Read the complete transcript. Excerpt below:
GREGORY: So good economic news, the economy grew a little bit in the third quarter; has a lot of people thinking things are getting better. And yet the market on Friday dropped pretty sharply. Does Wall Street think the recession is over?
GEITHNER: I think it is a good number. It was -- the growth was broad based. It was investment, exports, consumption, housing for the first time. And it shows that, you know, just five months after the president came into office we got growths restarted. But it’s just the beginning and we’ve got a ways to go. Unemployment’s high and still rising.
This is a very tough economy, still, for huge numbers of American’s businesses, so we’ve got a ways to go, David.
GREGORY: Do you think the recession is over?
GEITHNER: That’s the judgment the economists will make, and they won’t know until years from now. But the real test of recovery will be when we have unemployment coming down, people back to work, businesses confident to invest again.

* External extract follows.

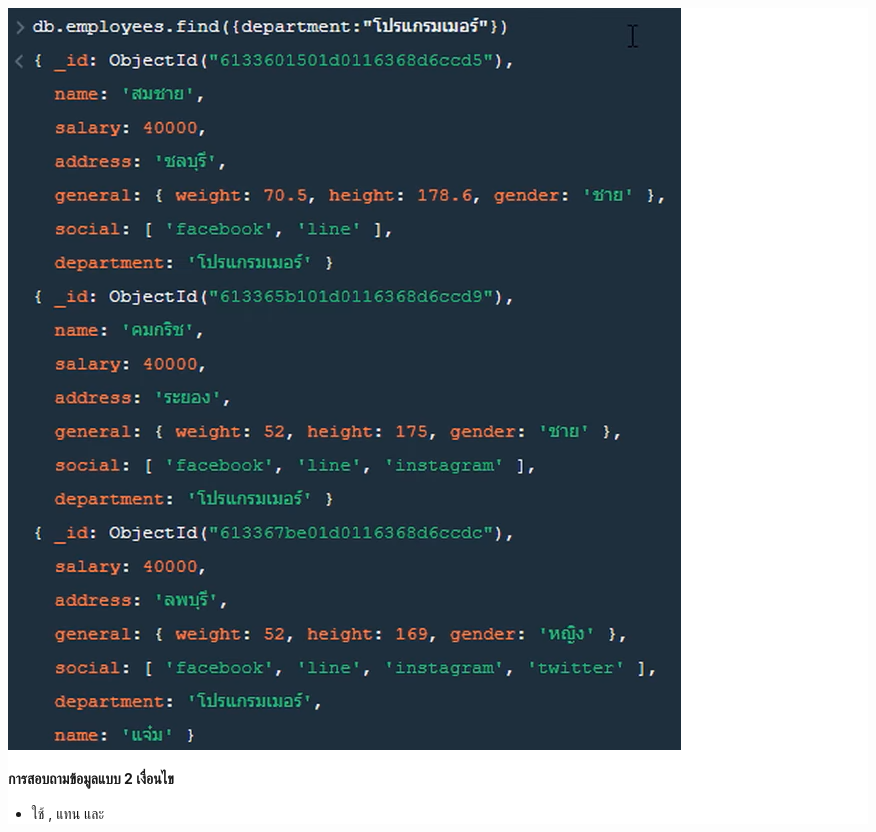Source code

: ![Untitled](MongoDB%205a42f8cfde0c44509e7a951e3f689d2e/Untitled%2049.png)

**การสอบถามข้อมูลแบบ 2 เงื่อนไข**

- ใช้ , แทน และ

GREGORY: What do people have to be braced for, despite this news?
GEITHNER: Well, again, I think it’s -- it’s good news and it shows that, when you act with force, you can stabilize a crisis like this and, you know, start to repair the damage and bring things back.
But this is going to be a different recovery than the past, because Americans are going to have to save more. A lot of damage was caused by this crisis. It’s going to take some time for us to grow out of this. It could be a little choppy; it could be uneven; and it’s going to take a while. But I think, again, this is encouraging signs.
GREGORY: Difficult days still ahead?
GEITHNER: Well, again, I think for large numbers of Americans and businesses, small businesses in particular, it’s a tough economy.
GREGORY: So more difficulty before it gets better.
GEITHNER: Well, it’s getting better. It’s going to be better gradually, and we’re going to make sure we keep at it until we have an economy that’s growing again led by the private sector, of course, ultimately.
GEITHNER: You know, what the government did was to step in and make sure we’re providing the tax cuts and investments necessary to arrest the crisis, get credit markets starting to open up again. And we did that, that plan worked. But we’ve got a ways to go before...
GREGORY: But that’s a big question, whether or not -- yes, you have growth for the first time in four quarters. But is any of this growth sustainable without government intervention?
GEITHNER: It will be, it will be. But what the government has to do in a crisis is to provide a bridge until the economy can repair itself and businesses are confident enough to start to invest again. And again, you’re starting to see it again.
Businesses now, I think they’ll say -- you talk to people across the country, they’ll say that they feel that things are more stable now and for the first time they see orders starting to pick up. And what will happen is they’ll start to invest again, they’ll start to bring people back onto their payroll and this will get more momentum.